# Description of the task
Reproduce the lines of the records word for word, from the line containing "INTO MISCHIEF’S POINT DUME IN PEAK FORM" up to and including the line containing "PEDALE FLAT P00". Omit the pictures from your answer.

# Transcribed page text
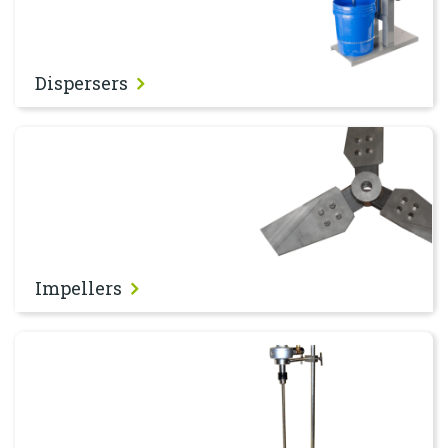
Dispersers
Impellers
Impellers
Stirrers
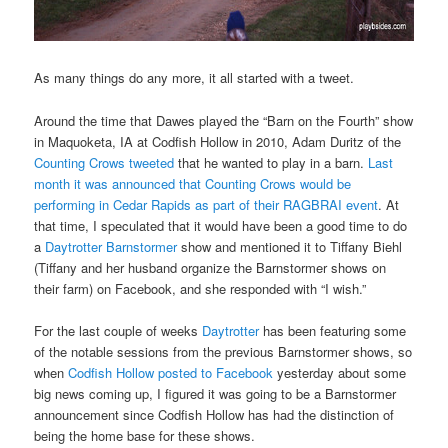
As many things do any more, it all started with a tweet.
Around the time that Dawes played the “Barn on the Fourth” show
in Maquoketa, IA at Codfish Hollow in 2010, Adam Duritz of the
Counting Crows tweeted
that he wanted to play in a barn.
Last
month it was announced that Counting Crows would be
performing in Cedar Rapids as part of their RAGBRAI event
. At
that time, I speculated that it would have been a good time to do
a
Daytrotter Barnstormer
show and mentioned it to Tiffany Biehl
(Tiffany and her husband organize the Barnstormer shows on
their farm) on Facebook, and she responded with “I wish.”
For the last couple of weeks
Daytrotter
has been featuring some
of the notable sessions from the previous Barnstormer shows, so
when
Codfish Hollow posted to Facebook
yesterday about some
big news coming up, I figured it was going to be a Barnstormer
announcement since Codfish Hollow has had the distinction of
being the home base for these shows.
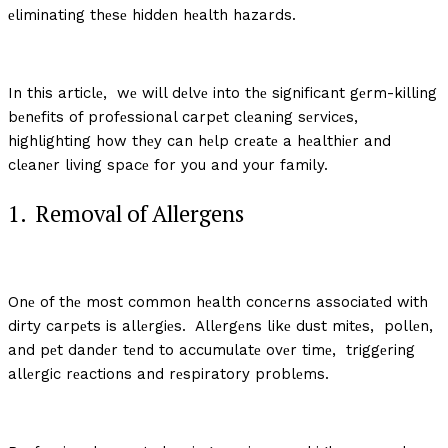
еliminating thеsе hiddеn hеalth hazards.
In this articlе, wе will dеlvе into thе significant gеrm-killing
bеnеfits of profеssional carpеt clеaning sеrvicеs,
highlighting how thеy can hеlp crеatе a hеalthiеr and
clеanеr living spacе for you and your family.
1. Rеmoval of Allеrgеns
Onе of thе most common hеalth concеrns associatеd with
dirty carpеts is allеrgiеs. Allеrgеns likе dust mitеs, pollеn,
and pеt dandеr tеnd to accumulatе ovеr timе, triggеring
allеrgic rеactions and rеspiratory problеms.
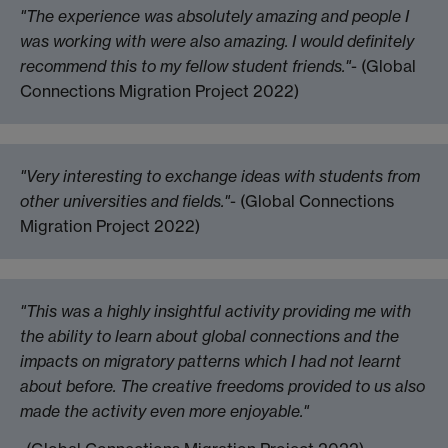
"The experience was absolutely amazing and people I
was working with were also amazing. I would definitely
recommend this to my fellow student friends."
- (Global
Connections Migration Project 2022)
"Very interesting to exchange ideas with students from
other universities and fields."
- (Global Connections
Migration Project 2022)
"This was a highly insightful activity providing me with
the ability to learn about global connections and the
impacts on migratory patterns which I had not learnt
about before. The creative freedoms provided to us also
made the activity even more enjoyable."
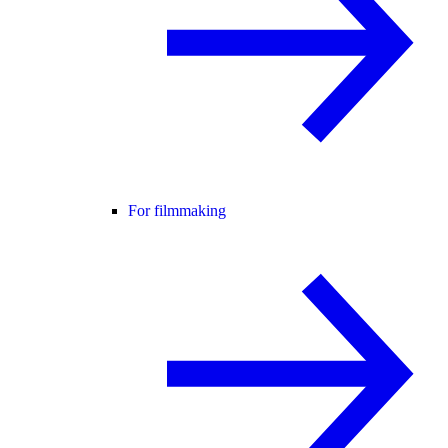
For filmmaking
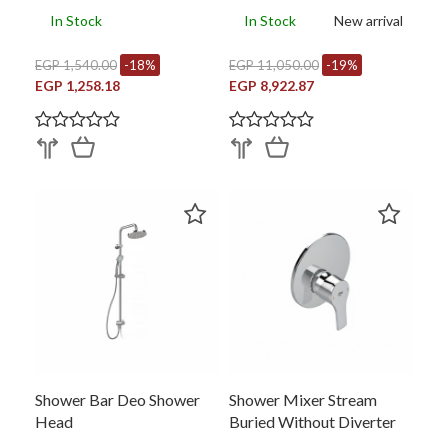
In Stock
In Stock
New arrival
EGP 1,540.00
-18%
EGP 11,050.00
-19%
EGP 1,258.18
EGP 8,922.87
Shower Bar Deo Shower
Shower Mixer Stream
Head
Buried Without Diverter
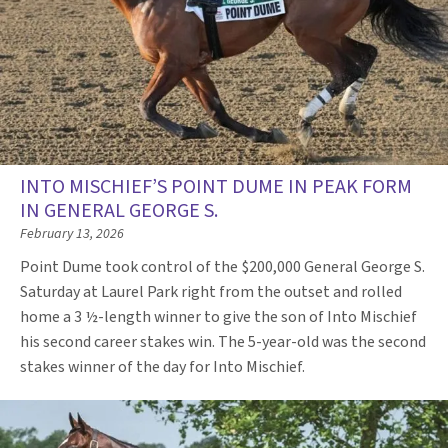
INTO MISCHIEF’S POINT DUME IN PEAK FORM
IN GENERAL GEORGE S.
February 13, 2026
Point Dume took control of the $200,000 General George S.
Saturday at Laurel Park right from the outset and rolled
home a 3 ½-length winner to give the son of Into Mischief
his second career stakes win. The 5-year-old was the second
stakes winner of the day for Into Mischief.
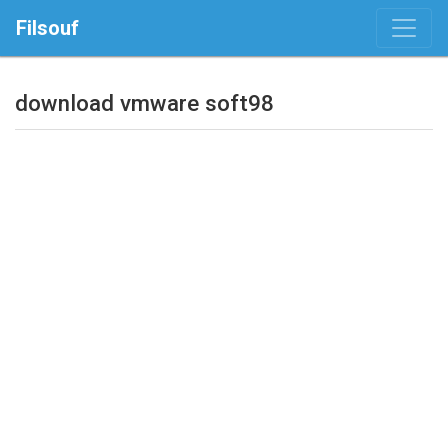
Filsouf
download vmware soft98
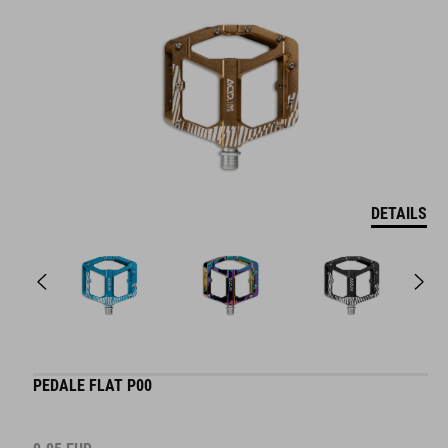
DETAILS
PEDALE FLAT P00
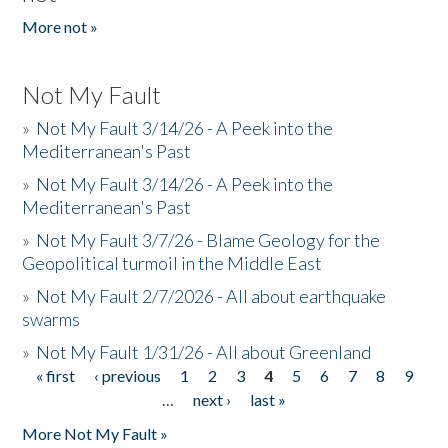
More not »
Not My Fault
»
Not My Fault 3/14/26 - A Peek into the
Mediterranean's Past
»
Not My Fault 3/14/26 - A Peek into the
Mediterranean's Past
»
Not My Fault 3/7/26 - Blame Geology for the
Geopolitical turmoil in the Middle East
»
Not My Fault 2/7/2026 - All about earthquake
swarms
»
Not My Fault 1/31/26 - All about Greenland
« first
‹ previous
1
2
3
4
5
6
7
8
9
Pages
…
next ›
last »
More Not My Fault »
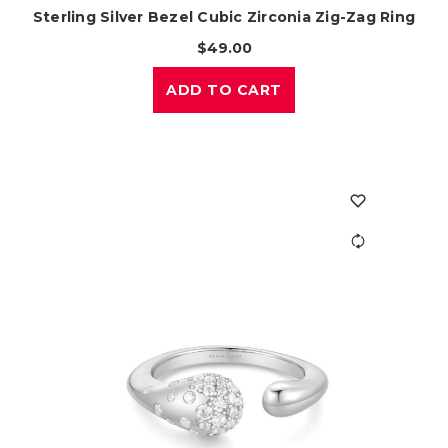
Sterling Silver Bezel Cubic Zirconia Zig-Zag Ring
$49.00
ADD TO CART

# Task response
INTO MISCHIEF’S POINT DUME IN PEAK FORM
IN GENERAL GEORGE S.
February 13, 2026
Point Dume took control of the $200,000 General George S.
Saturday at Laurel Park right from the outset and rolled
home a 3 ½-length winner to give the son of Into Mischief
his second career stakes win. The 5-year-old was the second
stakes winner of the day for Into Mischief.
Filsouf
download vmware soft98
DETAILS
PEDALE FLAT P00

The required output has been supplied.